Nos réflexions nous ayant inspiré le désir de relire les tragédies de Racine au point de vue philosophique, nous avons eu occasion de vérifier par nous-même avec quel soin, quelle diligence et quel goût l’édition de Racine, dans la collection Régnier, a été exécutée. L’éditeur est M. Paul Mesnard, l’un de nos critiques les plus délicats et les plus instruits. Chez M. Mesnard, l’amour du beau n’est pas absorbé et étouffé par le goût de l’érudition et n’exclut pas l’amour de l’exactitude[2]. Il porte généralement dans ses enquêtes littéraires la précision la plus scrupuleuse, en même temps que dans sa critique un sentiment pur et un tact des plus fins.
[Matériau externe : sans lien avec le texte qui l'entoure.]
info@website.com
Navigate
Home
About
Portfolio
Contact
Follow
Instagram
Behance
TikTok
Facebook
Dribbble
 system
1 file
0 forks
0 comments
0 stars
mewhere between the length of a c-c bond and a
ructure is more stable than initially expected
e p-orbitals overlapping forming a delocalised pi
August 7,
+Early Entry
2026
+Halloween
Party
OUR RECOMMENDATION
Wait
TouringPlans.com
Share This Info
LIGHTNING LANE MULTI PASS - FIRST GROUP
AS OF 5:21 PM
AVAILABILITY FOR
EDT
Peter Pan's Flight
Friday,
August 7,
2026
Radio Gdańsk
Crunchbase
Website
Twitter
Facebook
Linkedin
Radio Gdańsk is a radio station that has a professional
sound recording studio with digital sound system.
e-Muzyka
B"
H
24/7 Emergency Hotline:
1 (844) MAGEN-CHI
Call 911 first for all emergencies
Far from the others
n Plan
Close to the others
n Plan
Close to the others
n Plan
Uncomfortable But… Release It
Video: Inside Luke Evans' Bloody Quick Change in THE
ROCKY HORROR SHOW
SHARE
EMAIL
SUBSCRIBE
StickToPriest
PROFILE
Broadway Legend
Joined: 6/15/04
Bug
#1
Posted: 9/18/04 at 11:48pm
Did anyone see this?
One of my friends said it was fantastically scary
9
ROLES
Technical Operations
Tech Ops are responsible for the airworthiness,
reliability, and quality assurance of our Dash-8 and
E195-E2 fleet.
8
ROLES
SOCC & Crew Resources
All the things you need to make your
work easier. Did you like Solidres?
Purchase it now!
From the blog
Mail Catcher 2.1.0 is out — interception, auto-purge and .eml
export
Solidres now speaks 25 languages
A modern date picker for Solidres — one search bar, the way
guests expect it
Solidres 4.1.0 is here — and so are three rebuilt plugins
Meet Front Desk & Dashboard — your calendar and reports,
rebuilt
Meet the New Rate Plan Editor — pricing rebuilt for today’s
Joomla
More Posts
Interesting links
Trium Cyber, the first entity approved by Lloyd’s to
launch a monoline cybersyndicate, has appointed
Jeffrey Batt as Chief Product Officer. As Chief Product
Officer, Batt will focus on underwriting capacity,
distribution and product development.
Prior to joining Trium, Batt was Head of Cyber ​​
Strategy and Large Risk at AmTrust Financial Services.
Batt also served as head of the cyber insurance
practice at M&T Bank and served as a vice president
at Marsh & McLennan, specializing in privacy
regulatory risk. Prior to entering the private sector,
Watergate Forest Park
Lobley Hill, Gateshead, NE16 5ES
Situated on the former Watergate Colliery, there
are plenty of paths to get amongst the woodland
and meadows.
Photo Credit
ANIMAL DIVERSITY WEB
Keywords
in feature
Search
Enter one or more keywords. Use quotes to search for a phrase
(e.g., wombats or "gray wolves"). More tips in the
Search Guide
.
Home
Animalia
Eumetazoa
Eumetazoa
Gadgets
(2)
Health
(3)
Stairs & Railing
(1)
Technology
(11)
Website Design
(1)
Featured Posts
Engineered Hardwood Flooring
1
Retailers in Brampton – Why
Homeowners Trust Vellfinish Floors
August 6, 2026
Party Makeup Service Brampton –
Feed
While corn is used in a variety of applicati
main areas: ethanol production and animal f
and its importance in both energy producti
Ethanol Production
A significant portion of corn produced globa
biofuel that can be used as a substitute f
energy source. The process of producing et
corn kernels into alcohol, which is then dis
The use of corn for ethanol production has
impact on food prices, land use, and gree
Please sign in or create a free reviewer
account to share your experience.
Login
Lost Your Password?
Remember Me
Il est ce qu’on appelait autrefois un homme de goût. On sent que la littérature n’est pas seulement pour lui une étude, mais qu’elle a son amour et qu’elle remplit sa vie. Déjà il avait écrit sur Mme de Sévigné une notice biographique, encore neuve après les travaux de Walkenaer, mais qui l’emporte Beaucoup sur l’œuvre de celui-ci par le sens psychologique et la peinture des caractères. Le même mérite se retrouve dans sa notice sur Racine, qui est également une étude psychologique des

  1. Les ouvrages publiés jusqu’à ce jour sont les Lettres de Mme de Sévigné par M. de Montmerqué, — les Œuvres de Corneille, par M. Marty-Laveaux, — de Malherbe, par M. Ludovic Lalanne, — de Racine, par M. Paul Mesnard, — de La Bruyère, par M. Servois, — de La Rochefoucauld, par M. Gilbert, — du cardinal de Retz, par M. Alp. Feillet, — de Molière (t. I et II), par M. Eugène Despois.
  2. Nous nous permettrons de signaler à M. Paul Mesnard une très légère inexactitude dans le portrait de Racine, qui fait partie de l’Album : on le fait naître en 1636 au lieu de 1639, confondant ainsi la date de naissance de Racine avec celle de Boileau.